_EXERCISE BRIEF_
Begin with the first line of the entries below. Copy each line exactly, stopping after the one that contains "54 em números romanos".

_MATERIAL PROVIDED_
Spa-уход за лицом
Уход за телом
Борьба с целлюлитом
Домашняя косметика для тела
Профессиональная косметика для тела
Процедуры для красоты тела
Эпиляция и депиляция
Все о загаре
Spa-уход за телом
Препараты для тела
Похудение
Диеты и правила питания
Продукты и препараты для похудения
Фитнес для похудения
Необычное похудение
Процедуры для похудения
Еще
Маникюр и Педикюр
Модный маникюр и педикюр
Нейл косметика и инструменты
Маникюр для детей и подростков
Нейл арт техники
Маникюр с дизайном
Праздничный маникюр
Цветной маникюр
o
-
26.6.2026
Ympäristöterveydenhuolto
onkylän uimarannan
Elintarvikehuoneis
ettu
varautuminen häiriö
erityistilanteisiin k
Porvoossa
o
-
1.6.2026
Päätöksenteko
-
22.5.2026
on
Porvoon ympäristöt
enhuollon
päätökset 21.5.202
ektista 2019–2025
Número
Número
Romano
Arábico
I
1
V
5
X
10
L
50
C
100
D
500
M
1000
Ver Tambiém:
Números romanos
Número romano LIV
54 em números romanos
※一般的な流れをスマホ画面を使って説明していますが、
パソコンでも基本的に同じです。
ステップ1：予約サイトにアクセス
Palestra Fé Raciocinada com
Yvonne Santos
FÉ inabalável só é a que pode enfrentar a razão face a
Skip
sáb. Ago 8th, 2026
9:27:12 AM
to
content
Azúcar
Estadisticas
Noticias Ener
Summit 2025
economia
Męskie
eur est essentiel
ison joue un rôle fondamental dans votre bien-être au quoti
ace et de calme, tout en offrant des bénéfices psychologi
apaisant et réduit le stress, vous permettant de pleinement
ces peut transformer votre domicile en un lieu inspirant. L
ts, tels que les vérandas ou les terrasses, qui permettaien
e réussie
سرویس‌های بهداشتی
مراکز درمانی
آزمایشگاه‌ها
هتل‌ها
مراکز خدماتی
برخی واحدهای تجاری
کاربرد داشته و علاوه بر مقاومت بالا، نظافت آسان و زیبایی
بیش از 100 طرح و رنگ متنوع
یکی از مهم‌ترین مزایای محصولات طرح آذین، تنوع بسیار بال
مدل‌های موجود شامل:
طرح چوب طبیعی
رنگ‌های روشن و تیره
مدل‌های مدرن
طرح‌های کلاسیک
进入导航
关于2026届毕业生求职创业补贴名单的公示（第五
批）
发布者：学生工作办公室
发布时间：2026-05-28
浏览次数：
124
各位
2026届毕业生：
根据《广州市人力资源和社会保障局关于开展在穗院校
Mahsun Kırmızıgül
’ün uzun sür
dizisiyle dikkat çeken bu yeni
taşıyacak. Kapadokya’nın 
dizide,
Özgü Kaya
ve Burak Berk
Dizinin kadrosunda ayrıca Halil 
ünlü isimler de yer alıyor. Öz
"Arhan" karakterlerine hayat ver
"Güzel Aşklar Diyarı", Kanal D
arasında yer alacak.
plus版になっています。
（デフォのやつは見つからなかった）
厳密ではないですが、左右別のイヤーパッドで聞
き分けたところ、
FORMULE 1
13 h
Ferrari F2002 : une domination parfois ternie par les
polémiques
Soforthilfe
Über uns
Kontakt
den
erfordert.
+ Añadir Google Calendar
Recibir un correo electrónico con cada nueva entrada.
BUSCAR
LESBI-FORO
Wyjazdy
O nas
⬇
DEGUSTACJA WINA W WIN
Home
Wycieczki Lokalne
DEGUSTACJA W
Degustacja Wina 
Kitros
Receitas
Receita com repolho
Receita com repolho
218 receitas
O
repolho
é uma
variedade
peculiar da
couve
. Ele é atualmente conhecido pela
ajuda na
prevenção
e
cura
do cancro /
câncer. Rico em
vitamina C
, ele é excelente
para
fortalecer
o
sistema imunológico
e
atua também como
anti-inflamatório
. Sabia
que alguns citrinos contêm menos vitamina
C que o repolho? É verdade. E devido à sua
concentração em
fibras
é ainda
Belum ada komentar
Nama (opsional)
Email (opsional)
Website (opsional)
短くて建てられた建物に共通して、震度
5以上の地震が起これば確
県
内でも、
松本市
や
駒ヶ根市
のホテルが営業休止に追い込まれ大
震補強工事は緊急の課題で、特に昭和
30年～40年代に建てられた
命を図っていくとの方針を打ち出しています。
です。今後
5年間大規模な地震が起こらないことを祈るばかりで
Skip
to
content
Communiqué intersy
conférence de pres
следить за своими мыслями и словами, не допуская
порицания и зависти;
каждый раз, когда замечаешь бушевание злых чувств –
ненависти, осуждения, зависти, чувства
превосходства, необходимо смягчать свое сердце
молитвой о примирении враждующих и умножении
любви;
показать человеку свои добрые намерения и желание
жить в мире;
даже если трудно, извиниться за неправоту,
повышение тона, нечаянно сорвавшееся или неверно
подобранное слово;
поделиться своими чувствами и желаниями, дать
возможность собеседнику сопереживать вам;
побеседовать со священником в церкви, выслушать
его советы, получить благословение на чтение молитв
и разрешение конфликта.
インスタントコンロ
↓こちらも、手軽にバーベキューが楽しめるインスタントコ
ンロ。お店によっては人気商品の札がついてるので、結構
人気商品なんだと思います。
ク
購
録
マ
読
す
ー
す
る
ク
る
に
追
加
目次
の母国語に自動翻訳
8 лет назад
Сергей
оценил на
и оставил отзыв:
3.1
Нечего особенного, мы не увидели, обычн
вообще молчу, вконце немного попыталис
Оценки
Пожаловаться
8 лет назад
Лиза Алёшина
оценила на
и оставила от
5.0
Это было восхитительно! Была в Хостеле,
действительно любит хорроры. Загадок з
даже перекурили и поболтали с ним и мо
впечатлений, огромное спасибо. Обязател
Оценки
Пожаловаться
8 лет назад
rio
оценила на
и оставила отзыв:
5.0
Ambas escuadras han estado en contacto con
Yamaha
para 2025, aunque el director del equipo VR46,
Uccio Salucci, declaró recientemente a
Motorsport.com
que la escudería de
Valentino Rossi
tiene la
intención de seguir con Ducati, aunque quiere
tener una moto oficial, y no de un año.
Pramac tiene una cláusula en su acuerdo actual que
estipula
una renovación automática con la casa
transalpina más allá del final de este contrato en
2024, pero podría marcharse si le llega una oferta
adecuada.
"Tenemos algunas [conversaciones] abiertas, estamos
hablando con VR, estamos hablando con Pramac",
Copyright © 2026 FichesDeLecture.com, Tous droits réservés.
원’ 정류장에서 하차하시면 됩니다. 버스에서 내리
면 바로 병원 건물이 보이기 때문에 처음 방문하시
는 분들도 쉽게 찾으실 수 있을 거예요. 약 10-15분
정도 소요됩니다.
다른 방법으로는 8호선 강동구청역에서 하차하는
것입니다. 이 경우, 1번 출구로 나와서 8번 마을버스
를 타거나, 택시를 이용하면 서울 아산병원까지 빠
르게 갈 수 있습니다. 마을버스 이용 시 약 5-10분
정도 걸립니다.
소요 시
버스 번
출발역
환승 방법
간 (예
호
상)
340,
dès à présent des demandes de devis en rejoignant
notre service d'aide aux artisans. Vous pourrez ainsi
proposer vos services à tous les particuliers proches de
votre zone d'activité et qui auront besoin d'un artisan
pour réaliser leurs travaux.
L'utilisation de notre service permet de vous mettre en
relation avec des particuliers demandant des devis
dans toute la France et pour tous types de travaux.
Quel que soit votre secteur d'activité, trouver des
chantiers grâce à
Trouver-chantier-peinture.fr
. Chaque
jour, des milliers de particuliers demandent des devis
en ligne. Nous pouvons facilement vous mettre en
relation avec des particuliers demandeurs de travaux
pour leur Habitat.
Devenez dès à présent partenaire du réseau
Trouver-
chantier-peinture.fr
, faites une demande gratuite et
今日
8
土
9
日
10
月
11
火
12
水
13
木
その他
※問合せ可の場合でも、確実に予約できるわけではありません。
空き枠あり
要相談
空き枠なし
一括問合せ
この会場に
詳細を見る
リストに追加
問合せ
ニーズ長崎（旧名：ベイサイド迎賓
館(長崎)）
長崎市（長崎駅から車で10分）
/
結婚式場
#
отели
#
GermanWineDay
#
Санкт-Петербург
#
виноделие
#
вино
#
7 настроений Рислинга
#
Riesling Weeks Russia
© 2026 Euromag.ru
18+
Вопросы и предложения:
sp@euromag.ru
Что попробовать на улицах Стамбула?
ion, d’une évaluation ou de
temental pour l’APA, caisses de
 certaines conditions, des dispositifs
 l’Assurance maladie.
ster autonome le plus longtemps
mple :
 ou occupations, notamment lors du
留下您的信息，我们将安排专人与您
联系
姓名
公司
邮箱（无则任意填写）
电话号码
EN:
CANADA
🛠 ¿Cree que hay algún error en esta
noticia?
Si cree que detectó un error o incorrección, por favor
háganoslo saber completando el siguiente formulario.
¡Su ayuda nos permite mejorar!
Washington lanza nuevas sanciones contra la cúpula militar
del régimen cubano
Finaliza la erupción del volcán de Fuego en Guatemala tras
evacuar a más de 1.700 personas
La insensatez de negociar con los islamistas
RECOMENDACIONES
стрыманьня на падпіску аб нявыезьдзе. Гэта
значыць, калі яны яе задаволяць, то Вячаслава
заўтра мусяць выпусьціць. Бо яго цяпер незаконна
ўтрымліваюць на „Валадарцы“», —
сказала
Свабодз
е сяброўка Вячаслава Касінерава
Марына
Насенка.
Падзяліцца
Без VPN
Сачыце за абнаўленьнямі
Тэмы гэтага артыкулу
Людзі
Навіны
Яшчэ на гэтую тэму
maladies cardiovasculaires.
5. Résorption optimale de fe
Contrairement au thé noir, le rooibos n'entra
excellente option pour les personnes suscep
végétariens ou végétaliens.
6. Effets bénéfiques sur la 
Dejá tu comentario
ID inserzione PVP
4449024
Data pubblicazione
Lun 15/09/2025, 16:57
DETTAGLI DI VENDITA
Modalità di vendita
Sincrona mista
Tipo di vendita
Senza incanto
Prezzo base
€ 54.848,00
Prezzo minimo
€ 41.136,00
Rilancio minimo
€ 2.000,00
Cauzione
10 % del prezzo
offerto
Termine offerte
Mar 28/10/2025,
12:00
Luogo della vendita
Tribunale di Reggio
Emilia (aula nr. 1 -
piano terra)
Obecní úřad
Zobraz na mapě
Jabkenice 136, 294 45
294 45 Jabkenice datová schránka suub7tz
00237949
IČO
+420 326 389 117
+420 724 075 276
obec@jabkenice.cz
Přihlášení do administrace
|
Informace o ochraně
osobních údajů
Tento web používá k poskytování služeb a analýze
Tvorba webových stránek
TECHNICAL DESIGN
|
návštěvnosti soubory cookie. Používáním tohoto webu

_ANSWER TO THE EXERCISE_
Spa-уход за лицом
Уход за телом
Борьба с целлюлитом
Домашняя косметика для тела
Профессиональная косметика для тела
Процедуры для красоты тела
Эпиляция и депиляция
Все о загаре
Spa-уход за телом
Препараты для тела
Похудение
Диеты и правила питания
Продукты и препараты для похудения
Фитнес для похудения
Необычное похудение
Процедуры для похудения
Еще
Маникюр и Педикюр
Модный маникюр и педикюр
Нейл косметика и инструменты
Маникюр для детей и подростков
Нейл арт техники
Маникюр с дизайном
Праздничный маникюр
Цветной маникюр
o
-
26.6.2026
Ympäristöterveydenhuolto
onkylän uimarannan
Elintarvikehuoneis
ettu
varautuminen häiriö
erityistilanteisiin k
Porvoossa
o
-
1.6.2026
Päätöksenteko
-
22.5.2026
on
Porvoon ympäristöt
enhuollon
päätökset 21.5.202
ektista 2019–2025
Número
Número
Romano
Arábico
I
1
V
5
X
10
L
50
C
100
D
500
M
1000
Ver Tambiém:
Números romanos
Número romano LIV
54 em números romanos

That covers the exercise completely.